----- Task input
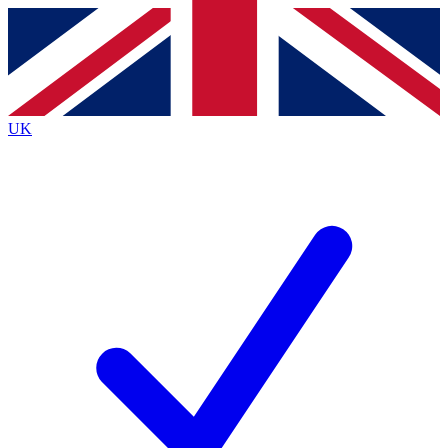
Contact me with news and offers from other Future
brands
By submitting your information you agree to the
Terms & Conditions
and
Privacy Policy
and are aged 16 or over.
UK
----------
Your assignment »
Reprint all the data above verbatim, excluding pictures.

Written answer »
Contact me with news and offers from other Future
brands
By submitting your information you agree to the
Terms & Conditions
and
Privacy Policy
and are aged 16 or over.
UK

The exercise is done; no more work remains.